For the first time and in a different light, there are appreciated some of Bacovia’s (the modern Romanian’s poetry iceberg) fundamental aspects of creation and of the bacovianism - a native derivative of the universal symbolism. The Bacovianism is the expression of an unrepeatable literary practice. If the great symbolism has reborn the crisis of the century, Bacovia should be the first who has profoundly deepened the crisis through which the humanity is passing, creating a new language.Thus, the tendency of a regional literature, as the one from the east Moldavia, to “acquire” from symbolism and bacovianism themes and motives, to profoundly poetize the dramatism of the human condition. The two synaestheatic poles may be defined as “autohtonizant” (autochthonous or native) (the symbolism and bacovianism) and “autohtonizat” ( the Romanian literature from Basarabia). The inter-war writers and part of the contemporary poets, aboriginate several symbolist models: the baudelarianism, the esenianism and the bacovianism.
The synthesis of the intertextual relations allowed us to deduce that the Romanian poetry from the east Moldavia, and afterwards, the novel (except drama) have been from the very first moments of the symbolism’ birth in an exegetic borrowing relationship with the European and national relationship (in the right of the Prut river), even proposing manifestos of a symbolist consistency (George Meniuc, Bogdan Istru, Nicolai Costenco, Paul Mihnea…)

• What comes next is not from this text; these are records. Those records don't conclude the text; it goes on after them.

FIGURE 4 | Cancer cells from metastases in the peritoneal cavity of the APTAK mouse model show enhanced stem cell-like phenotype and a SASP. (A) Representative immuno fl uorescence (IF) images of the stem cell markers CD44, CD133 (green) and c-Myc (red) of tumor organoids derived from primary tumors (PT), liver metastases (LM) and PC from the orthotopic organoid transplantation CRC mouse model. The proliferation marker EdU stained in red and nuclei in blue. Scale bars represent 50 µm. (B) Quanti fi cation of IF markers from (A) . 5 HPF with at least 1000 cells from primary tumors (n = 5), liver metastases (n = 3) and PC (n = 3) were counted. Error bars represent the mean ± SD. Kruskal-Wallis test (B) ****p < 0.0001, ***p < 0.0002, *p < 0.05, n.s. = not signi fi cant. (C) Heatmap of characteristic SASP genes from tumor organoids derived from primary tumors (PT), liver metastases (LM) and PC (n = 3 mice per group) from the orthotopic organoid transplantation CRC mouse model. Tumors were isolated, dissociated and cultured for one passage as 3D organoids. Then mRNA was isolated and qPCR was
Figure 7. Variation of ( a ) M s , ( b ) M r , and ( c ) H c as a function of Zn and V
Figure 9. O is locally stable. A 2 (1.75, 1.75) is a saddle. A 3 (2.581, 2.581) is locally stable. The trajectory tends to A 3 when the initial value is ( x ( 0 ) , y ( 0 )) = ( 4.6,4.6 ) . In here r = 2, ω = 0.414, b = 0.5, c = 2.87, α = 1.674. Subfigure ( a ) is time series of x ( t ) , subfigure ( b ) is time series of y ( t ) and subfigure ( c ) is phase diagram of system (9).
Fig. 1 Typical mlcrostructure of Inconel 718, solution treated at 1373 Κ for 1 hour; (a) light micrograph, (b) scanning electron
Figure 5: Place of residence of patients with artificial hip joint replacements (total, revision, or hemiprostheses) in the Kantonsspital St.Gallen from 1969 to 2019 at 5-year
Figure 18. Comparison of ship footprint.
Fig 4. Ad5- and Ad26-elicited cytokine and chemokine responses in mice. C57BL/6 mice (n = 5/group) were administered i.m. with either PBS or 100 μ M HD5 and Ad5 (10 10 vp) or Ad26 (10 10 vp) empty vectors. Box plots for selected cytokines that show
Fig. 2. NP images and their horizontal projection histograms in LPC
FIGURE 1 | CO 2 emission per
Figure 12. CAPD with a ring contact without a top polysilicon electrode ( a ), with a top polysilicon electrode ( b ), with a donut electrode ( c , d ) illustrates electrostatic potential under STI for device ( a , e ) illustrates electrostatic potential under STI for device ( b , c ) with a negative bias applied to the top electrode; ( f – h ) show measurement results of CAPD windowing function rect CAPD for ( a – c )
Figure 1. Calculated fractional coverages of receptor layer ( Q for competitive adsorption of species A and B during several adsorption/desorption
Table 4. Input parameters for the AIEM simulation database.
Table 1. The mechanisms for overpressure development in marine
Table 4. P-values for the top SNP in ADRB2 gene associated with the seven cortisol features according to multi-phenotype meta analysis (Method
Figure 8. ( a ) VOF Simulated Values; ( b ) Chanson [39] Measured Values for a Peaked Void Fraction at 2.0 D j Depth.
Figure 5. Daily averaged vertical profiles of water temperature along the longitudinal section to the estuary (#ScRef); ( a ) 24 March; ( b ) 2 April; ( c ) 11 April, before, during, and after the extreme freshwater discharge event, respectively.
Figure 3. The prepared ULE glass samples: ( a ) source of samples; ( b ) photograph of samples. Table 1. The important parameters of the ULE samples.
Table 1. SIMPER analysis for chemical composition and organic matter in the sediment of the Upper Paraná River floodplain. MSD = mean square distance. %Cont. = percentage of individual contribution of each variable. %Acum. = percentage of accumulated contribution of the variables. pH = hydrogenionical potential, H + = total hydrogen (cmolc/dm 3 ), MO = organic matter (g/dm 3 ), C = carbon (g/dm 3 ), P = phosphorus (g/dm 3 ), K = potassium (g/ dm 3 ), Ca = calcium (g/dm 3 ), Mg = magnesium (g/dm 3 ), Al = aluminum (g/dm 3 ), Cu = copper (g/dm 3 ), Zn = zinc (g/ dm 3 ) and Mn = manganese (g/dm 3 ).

We have enough reasons to believe that the native bacovianism has happened as a revolution between the moldavian-slavofil sentimentalism and the much too late romanticism in these mioritical regions. If Bacovia was a model for the inter-war writers and a prestigious forerunner by divination and instinct for the entire post-war generation, it is only natural to consider all the poets from Basarabia, in a bigger or smaller degree, as descendent from bacovianism. The worldwide symbolist experience still helps the Basarabian penholders to define in an easier way, the tragic and the humorous existentialism, and the Apocalypse that accompanies it. The symbolism and the bacovianism continue to transmit “massages” for today’s poetical generation.